Seiring berjalannya waktu, persaingan dalam dunia bisnis semakin ketat. Segala hal dilakukan dalam persaingan tersebut, tidak terkecuali dengan melebarkan sayap perusahaan. Hal ini ditengarai oleh pemasaran global yang dilakukan oleh perusahaan dalam rangka memperluas target penjualan memperbanyak konsumen dan meningkatkan keuntungan.

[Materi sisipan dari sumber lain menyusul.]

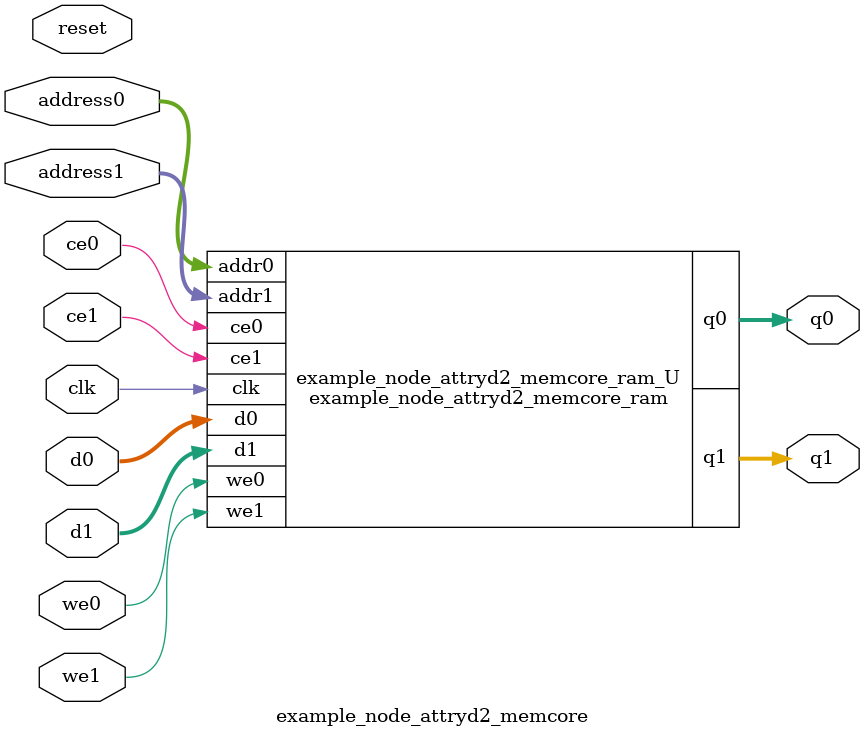
<source format=v>
`timescale 1 ns / 1 ps
module example_node_attryd2_memcore_ram (addr0, ce0, d0, we0, q0, addr1, ce1, d1, we1, q1,  clk);

parameter DWIDTH = 14;
parameter AWIDTH = 6;
parameter MEM_SIZE = 60;

input[AWIDTH-1:0] addr0;
input ce0;
input[DWIDTH-1:0] d0;
input we0;
output reg[DWIDTH-1:0] q0;
input[AWIDTH-1:0] addr1;
input ce1;
input[DWIDTH-1:0] d1;
input we1;
output reg[DWIDTH-1:0] q1;
input clk;

(* ram_style = "block" *)reg [DWIDTH-1:0] ram[0:MEM_SIZE-1];




always @(posedge clk)  
begin 
    if (ce0) begin
        if (we0) 
            ram[addr0] <= d0; 
        q0 <= ram[addr0];
    end
end


always @(posedge clk)  
begin 
    if (ce1) begin
        if (we1) 
            ram[addr1] <= d1; 
        q1 <= ram[addr1];
    end
end


endmodule

`timescale 1 ns / 1 ps
module example_node_attryd2_memcore(
    reset,
    clk,
    address0,
    ce0,
    we0,
    d0,
    q0,
    address1,
    ce1,
    we1,
    d1,
    q1);

parameter DataWidth = 32'd14;
parameter AddressRange = 32'd60;
parameter AddressWidth = 32'd6;
input reset;
input clk;
input[AddressWidth - 1:0] address0;
input ce0;
input we0;
input[DataWidth - 1:0] d0;
output[DataWidth - 1:0] q0;
input[AddressWidth - 1:0] address1;
input ce1;
input we1;
input[DataWidth - 1:0] d1;
output[DataWidth - 1:0] q1;



example_node_attryd2_memcore_ram example_node_attryd2_memcore_ram_U(
    .clk( clk ),
    .addr0( address0 ),
    .ce0( ce0 ),
    .we0( we0 ),
    .d0( d0 ),
    .q0( q0 ),
    .addr1( address1 ),
    .ce1( ce1 ),
    .we1( we1 ),
    .d1( d1 ),
    .q1( q1 ));

endmodule


</source>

Pemasaran global itu sendiri merupakan pemasaran berkala seluas dunia. Pemasaran seperti halnya dengan ilmu pengetahuan bersifat dinamis dan selalu mengalami perubahan. Perubahan dalam dunia pemasaran merupakan suatu keharusan lantaran dunia bisnis sebagai induk dari pemasaran terus-menerus berubah menyesuaikan diri dengan kemajuan jaman.
Era globalisasi memberikan pengaruh cukup besar bagi pemasaran dan penumbuhan tantangan- tantangan baru dalam profesi pemasaran masa kini. Pemasaran dituntut untuk dapat memahami bagaimana kejadian-kejadian yang ada di berbagai penjuru dunia mempengaruhi pasar domestic dan peluang pencarian terobosan baru, dan tentu saja bagaimana perkembangan-perkembangan tersebut akan mempengaruhi pola pemasaran perusahaan.
Perusahaan - perusahaan yang ada, sebelum memutuskan untuk berekspansi ke luar negri harus mengetahui beberapa resiko yang akan dihadapi, walau nantinya akan ada beberapa faktor yang menarik dan dapat membuahkan hasil yang bagus untuk perusahaan itu sendiri.Setelah perusahaan memutuskan untuk menjual produknya di pasar luar negeri, perusahaan harus menentukan cara masuk terbaik. Pilihannya adalah mengekspor, joint venture, dan investasi langsung.